To construct subject-specific geometries representative of each participant’s hip joint, the proximal femur and the pelvis of each participant’s pelvic CT radiographs were manually segmented into 3D models using modeling and segmentation software (3D-Doctor 4.0, Able Software Corp., Lexington, MA, USA). The affected side for both patients was coincidentally the left hip; therefore, only the left hip model of each participant was segmented and matched. The CT slices in the axial view were calibrated with a thickness of 1.25 mm, thin enough to account for the complexities of the innominate structures [33]. The two segmented patient and two control-matched assemblies were then resurfaced using computer-aided design software (SolidWorks, Dassault Systèmes, Concord, MA, USA) to eliminate geometric artifacts and reduce the number of surface polygons. Larger resurfaced edges were integrated onto the smoothed contour, therefore constructing a model that required less finite elements per surface and shorter computation time [4, 39]. Alpha and center-edge (CE) angles of the resurfaced femur and pelvis models, respectively, were verified with each participant’s CT images to ascertain the accuracy of the resurfacing procedure.

To form the cartilage layer, an offset method was used to extrude the surfaces of the acetabulum onto the femoral head (Fig. 1).
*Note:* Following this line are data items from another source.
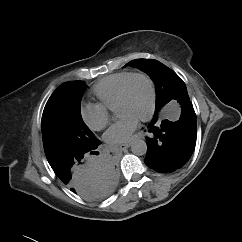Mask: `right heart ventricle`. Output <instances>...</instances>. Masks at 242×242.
Returning a JSON list of instances; mask_svg holds the SVG:
<instances>
[{"mask_svg":"<svg viewBox=\"0 0 242 242\" xmlns=\"http://www.w3.org/2000/svg\"><path fill=\"white\" fill-rule=\"evenodd\" d=\"M131 74L133 72L122 71L97 82L92 88V94L99 100V104L109 110H115L121 88Z\"/></svg>","mask_w":242,"mask_h":242,"instance_id":"1","label":"right heart ventricle"}]
</instances>
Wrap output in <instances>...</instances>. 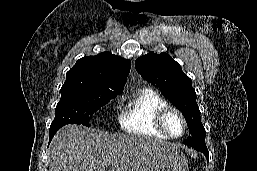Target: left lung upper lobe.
<instances>
[{"mask_svg": "<svg viewBox=\"0 0 257 171\" xmlns=\"http://www.w3.org/2000/svg\"><path fill=\"white\" fill-rule=\"evenodd\" d=\"M135 65L143 79L156 85L183 113L189 128V136L184 144L193 148L206 146L205 129L200 120L196 93L191 79L183 73L181 66L164 52L158 55L149 52L139 57Z\"/></svg>", "mask_w": 257, "mask_h": 171, "instance_id": "left-lung-upper-lobe-1", "label": "left lung upper lobe"}]
</instances>
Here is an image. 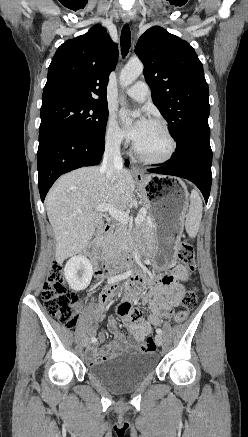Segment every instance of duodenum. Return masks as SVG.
I'll list each match as a JSON object with an SVG mask.
<instances>
[{
	"label": "duodenum",
	"instance_id": "1",
	"mask_svg": "<svg viewBox=\"0 0 248 437\" xmlns=\"http://www.w3.org/2000/svg\"><path fill=\"white\" fill-rule=\"evenodd\" d=\"M110 231H111V225L106 224L103 227L101 234L96 238V240L94 241V243L90 248V256L92 257L93 261L97 264L95 274L98 277L108 276L126 268L131 262L135 253V249L133 246H127L121 257L119 258L108 257L103 250V241Z\"/></svg>",
	"mask_w": 248,
	"mask_h": 437
}]
</instances>
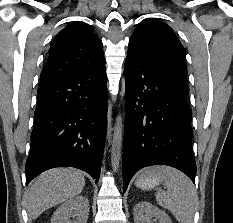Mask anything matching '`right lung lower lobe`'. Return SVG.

The concavity of the acetabulum did not match the curvatures of the femoral head; thus, the resultant cartilage layer was variable in thickness. The thickness of the layer was marginally reduced towards an ellipsoidal curvature to provide sufficient joint space and prevent any interference between the contact surfaces of the femur and the acetabulum [38]. The cartilage was extruded past the periphery of the acetabular rim, thus representative of tissue at the lateral labral region. The midpoint of this layer was taken as the line separating the acetabular cartilage with the femoral head cartilage. The region of the cartilage layer at the acetabular fossa was removed; thus, the acetabular cartilage was only represented by the surfaces of the lunate and the acetabular dome. No patient or control participant showed any indications of OA or cartilage delamination; therefore, surface discrepancies were neglected, and the cartilage was modeled as a smooth layer.

Fig. 1.

Fig. 1

Cross-sectional frontal view of the left hip joint assembly indicating the variable thicknesses of the acetabular cartilage (black) and the femoral cartilage (light grey)

The resurfaced solid models were imported to the FEA software (ANSYS, Canonsburg, PA, USA) for simulation. All the components were meshed with tetrahedral SOLID187 elements—a 3D, higher-order, ten-node element well suited for complex objects and irregular meshes [30]. The bone geometries were modeled as linear elastic orthotropic materials (elastic moduli, E1 = 11.6 GPa, E2 = 12.2 GPa, E3 = 19.9 GPa; shear moduli, G12 = 4.0 GPa, G13 = 5.0 GPa, G23 = 5.4 GPa; and Poisson’s ratios, ν12 = 0.42, ν13 = ν23 = 0.23 [11]) as opposed to a cortical–trabecular assembly [9, 38] or a cortical-only model [1, 2]. The orthotropic bone FEMs accounted for both the cortical and trabecular structures, thus eliminating the need to separately segment a trabecular component and alleviate the overuse of finite elements and computational memory. The cartilage layers were modeled as a linear elastic isotropic material (E = 12 MPa; ν = 0.45 [9]). The biphasic and viscoelastic properties of cartilage were not considered since the FEA involved noncyclic loads [5, 31].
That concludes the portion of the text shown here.